Last week, President Elect Trump picked Scott Bessent as Treasury Secretary and Howard Lutnick as Commerce Secretary. Both are billionaires who made their money on Wall Street and appear to be staunch Trump loyalists. They have publicly supported and defended Trump’s tax policies and will play a role in smoothing out and implementing Trump’s policies.
Speaking of Trump’s policies, he announced this week on his platform Truth Social that he would pursue a 25% tariff on all imports from Mexico as well as Canada. He also threatened an additional 10% tariff on China, which means Trump plans on using tariffs on our #1, #2, and #3 trading partners. In his post, Trump justified the tariffs as a punitive measure until Mexico and Canada stop the flow of drugs, fentanyl in particular, and migrants. He has also blamed China for not stopping shipments of illegal drugs to the US.

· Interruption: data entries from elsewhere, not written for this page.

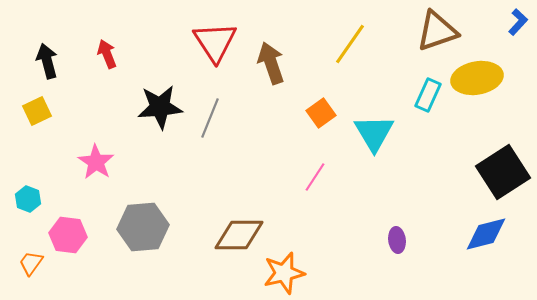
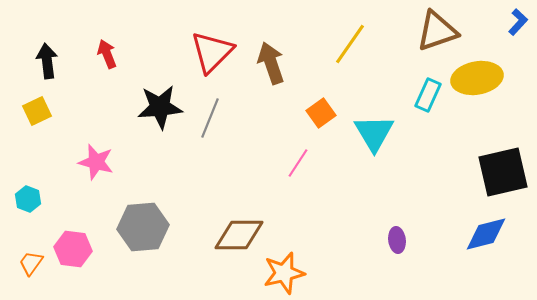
red triangle: moved 3 px left, 10 px down; rotated 18 degrees clockwise
black arrow: rotated 8 degrees clockwise
pink star: rotated 18 degrees counterclockwise
black square: rotated 20 degrees clockwise
pink line: moved 17 px left, 14 px up
pink hexagon: moved 5 px right, 14 px down
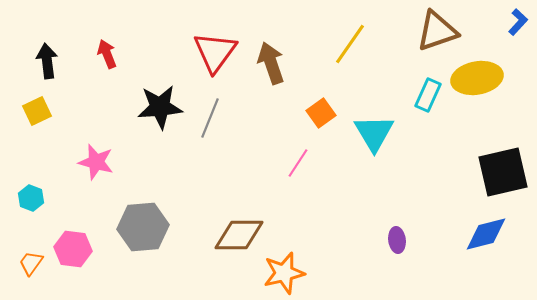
red triangle: moved 3 px right; rotated 9 degrees counterclockwise
cyan hexagon: moved 3 px right, 1 px up
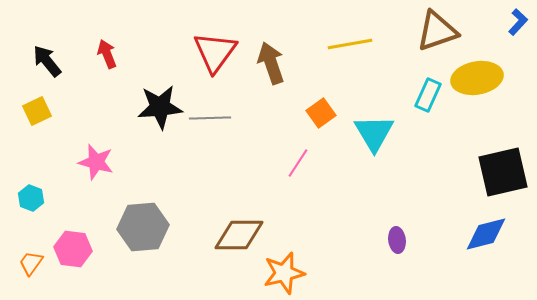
yellow line: rotated 45 degrees clockwise
black arrow: rotated 32 degrees counterclockwise
gray line: rotated 66 degrees clockwise
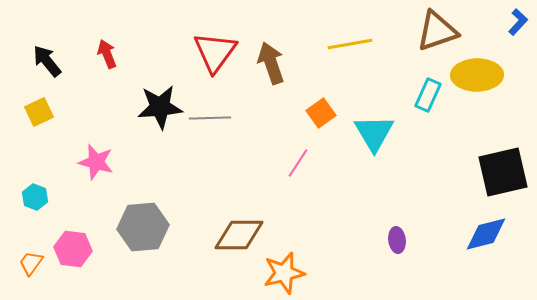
yellow ellipse: moved 3 px up; rotated 9 degrees clockwise
yellow square: moved 2 px right, 1 px down
cyan hexagon: moved 4 px right, 1 px up
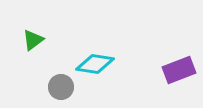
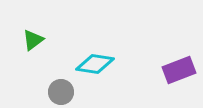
gray circle: moved 5 px down
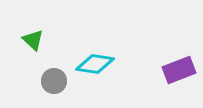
green triangle: rotated 40 degrees counterclockwise
gray circle: moved 7 px left, 11 px up
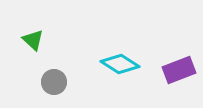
cyan diamond: moved 25 px right; rotated 24 degrees clockwise
gray circle: moved 1 px down
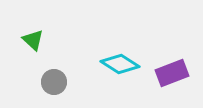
purple rectangle: moved 7 px left, 3 px down
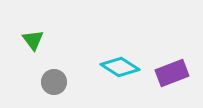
green triangle: rotated 10 degrees clockwise
cyan diamond: moved 3 px down
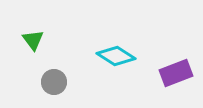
cyan diamond: moved 4 px left, 11 px up
purple rectangle: moved 4 px right
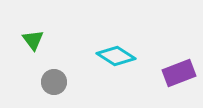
purple rectangle: moved 3 px right
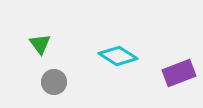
green triangle: moved 7 px right, 4 px down
cyan diamond: moved 2 px right
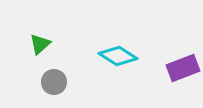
green triangle: rotated 25 degrees clockwise
purple rectangle: moved 4 px right, 5 px up
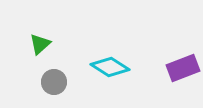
cyan diamond: moved 8 px left, 11 px down
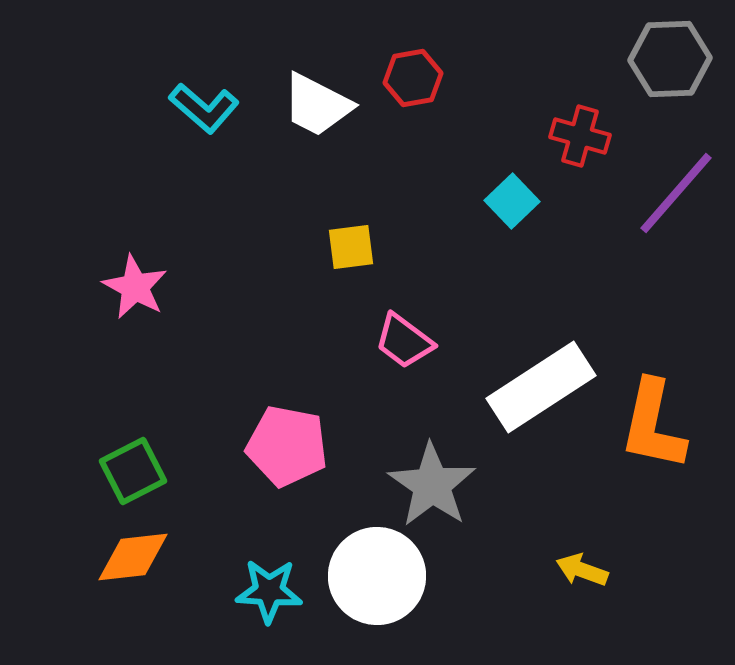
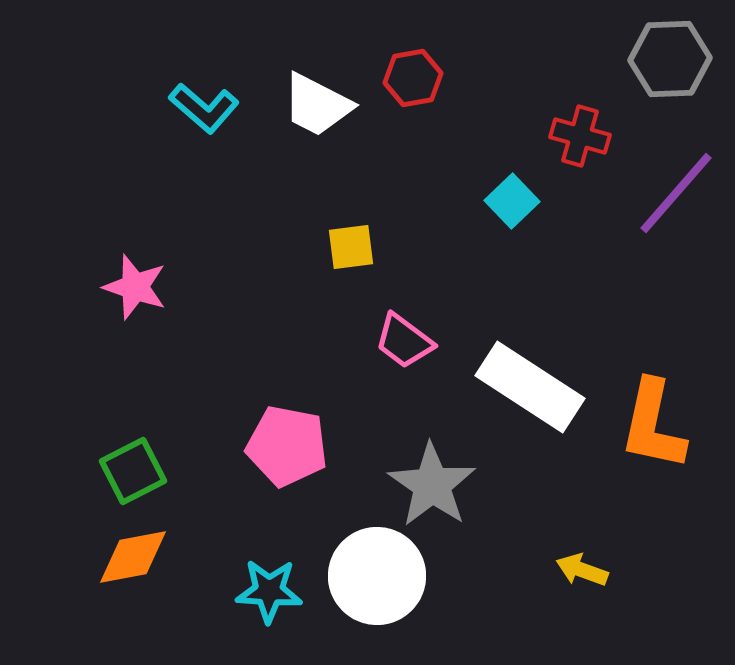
pink star: rotated 10 degrees counterclockwise
white rectangle: moved 11 px left; rotated 66 degrees clockwise
orange diamond: rotated 4 degrees counterclockwise
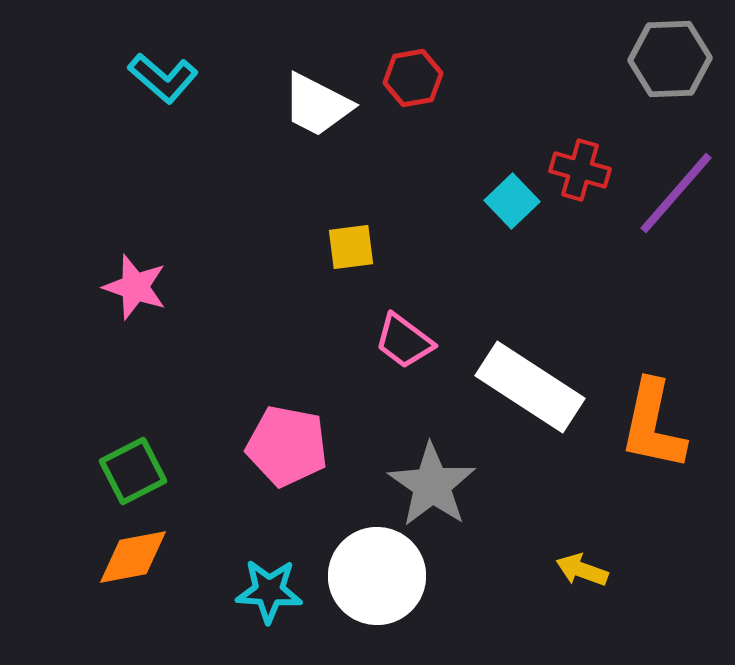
cyan L-shape: moved 41 px left, 30 px up
red cross: moved 34 px down
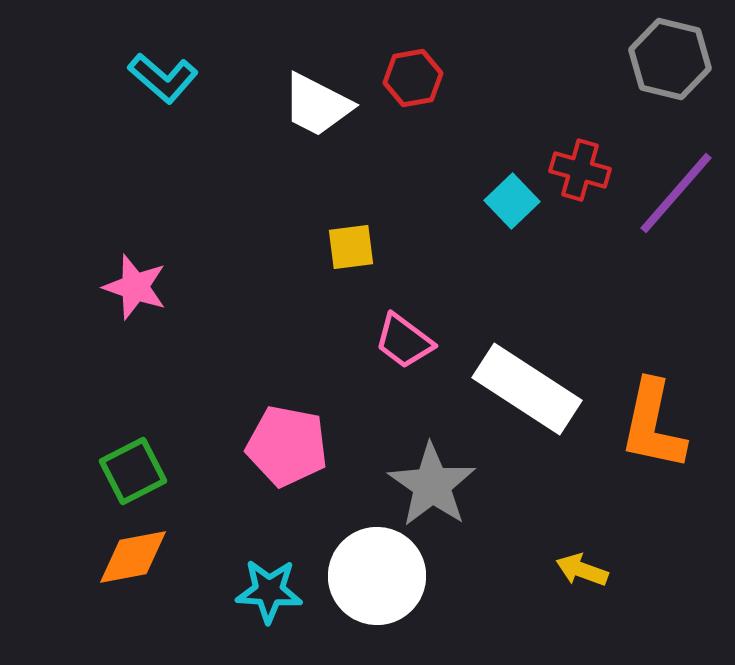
gray hexagon: rotated 16 degrees clockwise
white rectangle: moved 3 px left, 2 px down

Trump’s tariffs are generally thought of as economically unorthodox and economically harmful, but the costs for these tariffs could be especially high because of how close the US-Mexico-Canada economic relationship is. One only needs to take a look at the link between the automotive and energy relationship between the countries to understand the possible havoc Trump is courting. When considering that retaliatory tariffs may occur, such tariffs will likely be to the overall detriment of the US economy.
Octavio Jones/Reuters
US Housing Market
For the last few years, the US housing market has been a tale of woe for many a hopeful homeowner as prices have continually risen accompanied by record high mortgage rates. However, there are some signs of hope and, unfortunately, some signs of woe as well.
In terms of good news, US existing home sales increased in October, leading to the first annual increase since 2021, largely due to a short decline in mortgage rates. October’s home sales jumped 3.4% monthly and 2.9% annually, suggesting that the recent increasing supply of homes, which rose 0.7% monthly and 19.1% annually, may be encouraging homebuying once again.
In terms of more negative news, Census data shows that October’s building permits dropped by 0.6% monthly and 7.7% from last year. Meanwhile, housing starts fell by 3.1% monthly and 4% annually. Housing completions were a bit more positive at a 4% decrease monthly but a 16.8% annual increase. These reduced figures represent home builders' fears about Trump’s presidency as, despite his promised building deregulation possibly substantially lowering costs, Trump’s deportations are likely to hurt the construction workforce and his tariffs would lead to higher building materials costs and higher inflation, which would lead to higher interest rates.
Overall, it seems homeowners will have to wait a few more months to see if the housing market will ultimately improve under Trump’s new direction or if it will deteriorate.
PixelsEffect/Getty Images
State of Consumer Spending
American consumers have long borne the cross of high interest rates. However, with rates coming down in recent months, consumer spending seems poised to increase alongside business investment, leading to greater GDP growth.
The latest Census Bureau data seems to confirm this as it reported 0.4% retail sales growth in October, above expectations of 0.3%. Additionally, the newest data revised September’s retail sales growth from 0.4% to 0.8%, showing that consumer spending is still going strong. With the holiday season ahead of us, it seems likely that this strong spending will only continue for the rest of 2024, making 2024 a year of solid American economic progress.
However, there is some nuance to this rosy picture. While Americans have continued spending, their spending has often been at select locations, mostly massive retailers that have the infrastructure to offer low prices, such as Amazon and Walmart. Meanwhile, other retailers have been struggling and closing thousands of stores.
Walmart and Target’s recent earnings reports illustrate this point well. Walmart saw comparable store sales grow 5.3% and adjusted EPS of $0.58, beating estimates of 3.9% and $0.53. Meanwhile, Target’s same store sales grew just 0.3% and EPS was $1.85, below estimates of 1.5% growth and $2.3 EPS.
Weekly Question
Comcast, media conglomerate and feature of today’s first story, is large, but what is its current market cap?
A: $24 billion
B: $9 billion
C: $113 billion
D: $166 billion
Comcast
Answer: D. Despite having fallen in value over the last 5 years, the company is still worth around $166 billion, although we’ll have to wait and see how long that holds after its assets are spun off.